# Which mineralize skinfinish shade should I use?



## Ciara94 (Nov 14, 2013)

I went into a mac store a few weeks ago  and asked a girl working there to help me pick out the right colour foundation. She was kinda rude from the moment I asked her to help and because of her attitude I don't know whether to go with her opinion as I found her really rude and she acted like she would rather be anywhere else. I explained to her I used Mac Pro longwear in nw20 two years ago when my hair was platinum blonde and was wondering if I should go darker in foundation because my hair is now dark brown and I didnt want my face to look pale and washed out she told me to stick with the same foundation and when I asked her what powder shade to use  she said medium deep. I also asked on the live chat on the mac cosmetic website what shade I should be using and the woman there recommended light plus so I am confused with what colour to go with. Can anyone who uses nw20 please tell me what shade would work well for me because from what I have seen online there is quite the difference between the two recommended to me.


----------



## AllyDVon (Nov 24, 2013)

If you're NW20, I'm willing to bet you'd be Medium.


----------



## jaeljasmine (Nov 24, 2013)

Hmmmmm I would agree you are probably a medium. Or medium plus? I would suggest swatching both out on your jawbone to neck area and see which matches that area. I'm in the 20-25 range and those are the colors I wear, daily (depending on how much sun I've been in, time of year etc).

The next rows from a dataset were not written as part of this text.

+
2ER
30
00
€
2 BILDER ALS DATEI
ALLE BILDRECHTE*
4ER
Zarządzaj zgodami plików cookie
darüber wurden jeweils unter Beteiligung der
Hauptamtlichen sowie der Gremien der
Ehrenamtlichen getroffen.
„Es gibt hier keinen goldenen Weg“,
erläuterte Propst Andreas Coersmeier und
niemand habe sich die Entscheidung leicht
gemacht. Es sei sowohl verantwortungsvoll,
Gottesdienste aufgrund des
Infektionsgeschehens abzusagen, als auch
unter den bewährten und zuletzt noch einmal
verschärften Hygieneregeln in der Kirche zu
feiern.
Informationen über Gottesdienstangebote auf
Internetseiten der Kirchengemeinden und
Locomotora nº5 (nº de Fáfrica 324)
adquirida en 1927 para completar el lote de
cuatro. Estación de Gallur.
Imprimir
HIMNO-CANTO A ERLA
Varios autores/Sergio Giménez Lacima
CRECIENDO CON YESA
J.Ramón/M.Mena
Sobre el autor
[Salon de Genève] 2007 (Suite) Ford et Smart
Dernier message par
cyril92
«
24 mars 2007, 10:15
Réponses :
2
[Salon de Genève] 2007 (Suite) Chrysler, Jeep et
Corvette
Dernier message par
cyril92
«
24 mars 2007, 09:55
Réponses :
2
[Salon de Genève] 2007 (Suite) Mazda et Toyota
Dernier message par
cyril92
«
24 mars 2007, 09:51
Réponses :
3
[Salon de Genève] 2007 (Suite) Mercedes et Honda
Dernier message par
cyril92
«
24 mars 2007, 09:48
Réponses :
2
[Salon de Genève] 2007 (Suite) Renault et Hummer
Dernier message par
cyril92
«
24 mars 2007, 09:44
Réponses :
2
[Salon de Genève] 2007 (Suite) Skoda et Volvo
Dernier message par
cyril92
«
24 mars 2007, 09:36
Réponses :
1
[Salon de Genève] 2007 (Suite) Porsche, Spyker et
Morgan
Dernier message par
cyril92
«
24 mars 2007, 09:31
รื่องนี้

Sorry she was rude!!! She should've offered to search you. Make sure you moisturize!! MSFs look gorgeous IMO but only if you're well moisturized!  take a friend and go swatching!


----------



## erine1881 (Dec 7, 2013)

NW20 would be a medium. And for future reference, incase you decide to colour your hair again, you foundation (and powder) shade will remain the same, regardless of what colour your hair is. It only changes if your skintone changes.


----------



## Uptownbackinit (Dec 10, 2013)

I'm NW20 Light plus, or medium is the color to go!


----------



## LotusEater00 (Dec 12, 2013)

Whith a tan I wear nw20 studio fix powder foundation with the light plus over top.


----------



## DMcG9 (Dec 12, 2013)

I just got my first MSFN and am Light Plus on NW20.


----------